« Après plusieurs années de méfiance réciproque, les relations entre la France et le Gabon entrent dans une phase de décrispation inédite » (La Lettre du Continent)

Ali Bongo Ondimba s'est très longuement entretenu en tête-à-tête avec Emmanuel Macron le 12 novembre 2021 au Palais de l'Elysée à Paris © DR

« Ce rapprochement progressif, opéré dès 2020 à l’initiative de la diplomatie française, devrait encore s’intensifier avec l’entrée du Gabon au Conseil de sécurité de l’ONU pour les deux prochaines années », explique la très informée Lettre du Continent dans un article publié ce mercredi 19 janvier.

« Libreville n’avait pas connu un tel défilé de diplomates et parlementaires français depuis au moins une décennie. Le mois dernier, ce ne sont pas moins de trois délégations tricolores qui se sont succédé dans la capitale gabonaise », écrit le bimensuel qui ajoute qu’« après quatre années passés à se considérer avec indifférence et, parfois, irritation, Paris et Libreville se sont engagés, depuis la fin de l’année dernière dans une normalisation progressive de leurs relations ». 

Et La Lettre du Continent de citer la visite du directeur Afrique du Quai d’Orsay, Christophe Bigot, en décembre à Libreville, de même que la venue dans la capitale gabonaise, toujours en décembre, d’une délégation de députés français, conduite par Jean Terlier (LREM) appartenant au groupe d’amitié France-Gabon, sans oublier le long tête-à-tête à l’Elysée le 12 novembre dernier entre Ali Bongo Ondimba et Emmanuel Macron (près d’une heure de discussion).

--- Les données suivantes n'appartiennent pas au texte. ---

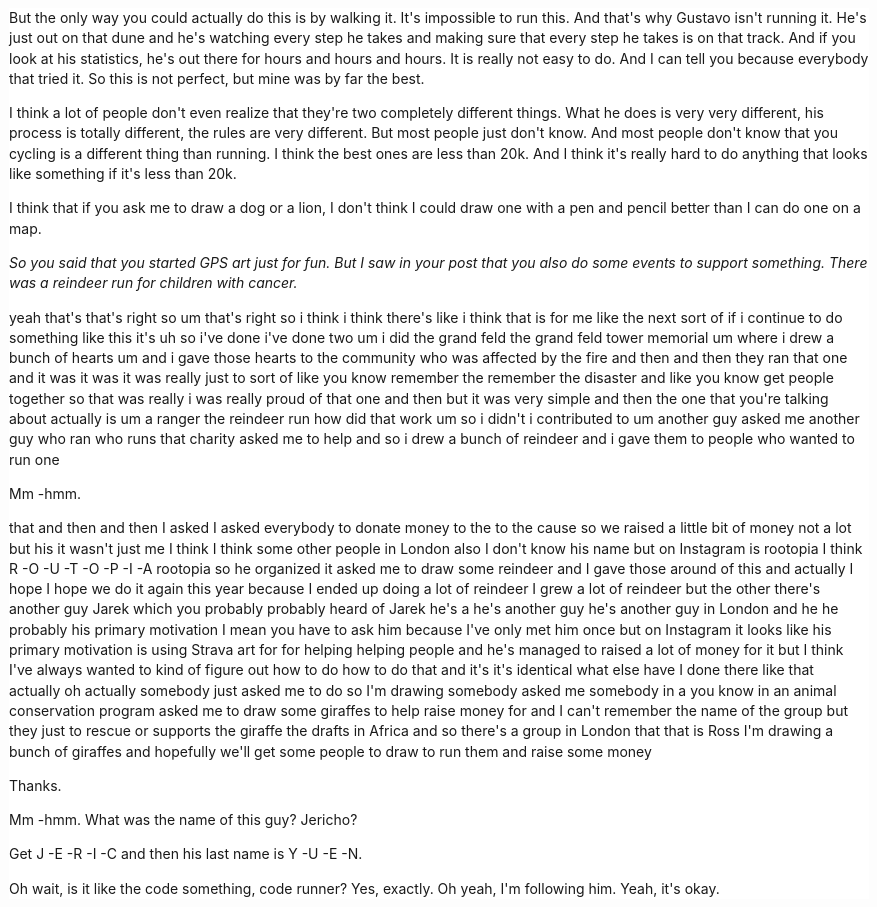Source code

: But the only way you could actually do this is by walking it. It's impossible to run this. And that's why Gustavo isn't running it. He's just out on that dune and he's watching every step he takes and making sure that every step he takes is on that track. And if you look at his statistics, he's out there for hours and hours and hours. It is really not easy to do. And I can tell you because everybody that tried it. So this is not perfect, but mine was by far the best.

I think a lot of people don't even realize that they're two completely different things. What he does is very very different, his process is totally different, the rules are very different. But most people just don't know. And most people don't know that you cycling is a different thing than running. I think the best ones are less than 20k. And I think it's really hard to do anything that looks like something if it's less than 20k.

I think that if you ask me to draw a dog or a lion, I don't think I could draw one with a pen and pencil better than I can do one on a map.

_So you said that you started GPS art just for fun. But I saw in your post that you also do some events to support something. There was a reindeer run for children with cancer._

yeah that's that's right so um that's right so i think i think there's like i think that is for me like the next sort of if i continue to do something like this it's uh so i've done i've done two um i did the grand feld the grand feld tower memorial um where i drew a bunch of hearts um and i gave those hearts to the community who was affected by the fire and then and then they ran that one and it was it was it was really just to sort of like you know remember the remember the disaster and like you know get people together so that was really i was really proud of that one and then but it was very simple and then the one that you're talking about actually is um a ranger the reindeer run how did that work um so i didn't i contributed to um another guy asked me another guy who ran who runs that charity asked me to help and so i drew a bunch of reindeer and i gave them to people who wanted to run one

Mm -hmm.

that and then and then I asked I asked everybody to donate money to the to the cause so we raised a little bit of money not a lot but his it wasn't just me I think I think some other people in London also I don't know his name but on Instagram is rootopia I think R -O -U -T -O -P -I -A rootopia so he organized it asked me to draw some reindeer and I gave those around of this and actually I hope I hope we do it again this year because I ended up doing a lot of reindeer I grew a lot of reindeer but the other there's another guy Jarek which you probably probably heard of Jarek he's a he's another guy he's another guy in London and he he probably his primary motivation I mean you have to ask him because I've only met him once but on Instagram it looks like his primary motivation is using Strava art for for helping helping people and he's managed to raised a lot of money for it but I think I've always wanted to kind of figure out how to do how to do that and it's it's identical what else have I done there like that actually oh actually somebody just asked me to do so I'm drawing somebody asked me somebody in a you know in an animal conservation program asked me to draw some giraffes to help raise money for and I can't remember the name of the group but they just to rescue or supports the giraffe the drafts in Africa and so there's a group in London that that is Ross I'm drawing a bunch of giraffes and hopefully we'll get some people to draw to run them and raise some money

Thanks.

Mm -hmm. What was the name of this guy? Jericho?

Get J -E -R -I -C and then his last name is Y -U -E -N.

Oh wait, is it like the code something, code runner? Yes, exactly. Oh yeah, I'm following him. Yeah, it's okay.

Ce rapprochement initié par la France n’est naturellement pas, du point de vue de Paris, désintéressé. « Ces dernières années, le Gabon est devenu un acteur incontournable sur la scène diplomatique mondiale », a déclaré il y a quelques semaines un ancien ministre des Affaires étrangères, qui continue à faire autorité. Il faut dire que le Gabon a intégré le 1er janvier dernier le Conseil de sécurité de l’ONU. Une institution dont il assurera la présidence en septembre prochain. Or, Paris a besoin d’alliés dans cette instance pour peser sur certains dossiers.

Surtout, le Gabon s’est érigé en « superpuissance verte. » « Il s’agit de l’un des pays les plus stratégiques dans la lutte contre le réchauffement climatique », confirme un ambassadeur occidental en poste en Afrique. La COP 26 de Glasgow l’a encore démontré, Ali Bongo Ondimba a été parmi les premiers à prendre la parole. A cette occasion, le Gabon a été le chef de file des négociateurs africains. Or, pour Paris, le dossier climatique est prioritaire. Et l’appui du Gabon ne lui est pas seulement nécessaire. Il lui est indispensable.

L’opposition gabonaise penaude

Ce rapprochement entre Paris et Libreville fait une victime. L’opposition gabonaise. Longtemps celle-ci a espéré un illusoire coup de pouce de la France pour ici ne pas reconnaitre le résultat de l’élection présidentielle de 2016, là constater la vacance du pouvoir présidentielle en 2019. Mais le fantasme du coup de pouce extérieur ne viendra jamais. Pour Paris, l’opposition gabonaise, engluée dans des guerres picrocholines, ne représente pas une alternative crédible. Surtout, la France a renoncé, ce qu’elle avait été tenté de faire un temps, à s’ingérer outre mesure dans les affaires politiques intérieures du Gabon. Un retour à la raison – à la real politik, disent les diplomates – qui participe grandement à l’actuel réchauffement des relations entre Paris et Libreville.

Dans cette relation complexe, France et Gabon parlent désormais d’égal à égal. Libreville, qui a retenu les leçons du passé, s’est ouvert à d’autres partenaires (Chine, Inde, Russie). Surtout, le pays s’apprête à rejoindre officiellement (probablement en juin prochain) la grande famille anglophone du Commonwealth. En matière de relations internationales comme en d’autres, on ne sait jamais. Mieux vaut avoir plusieurs fers au feu.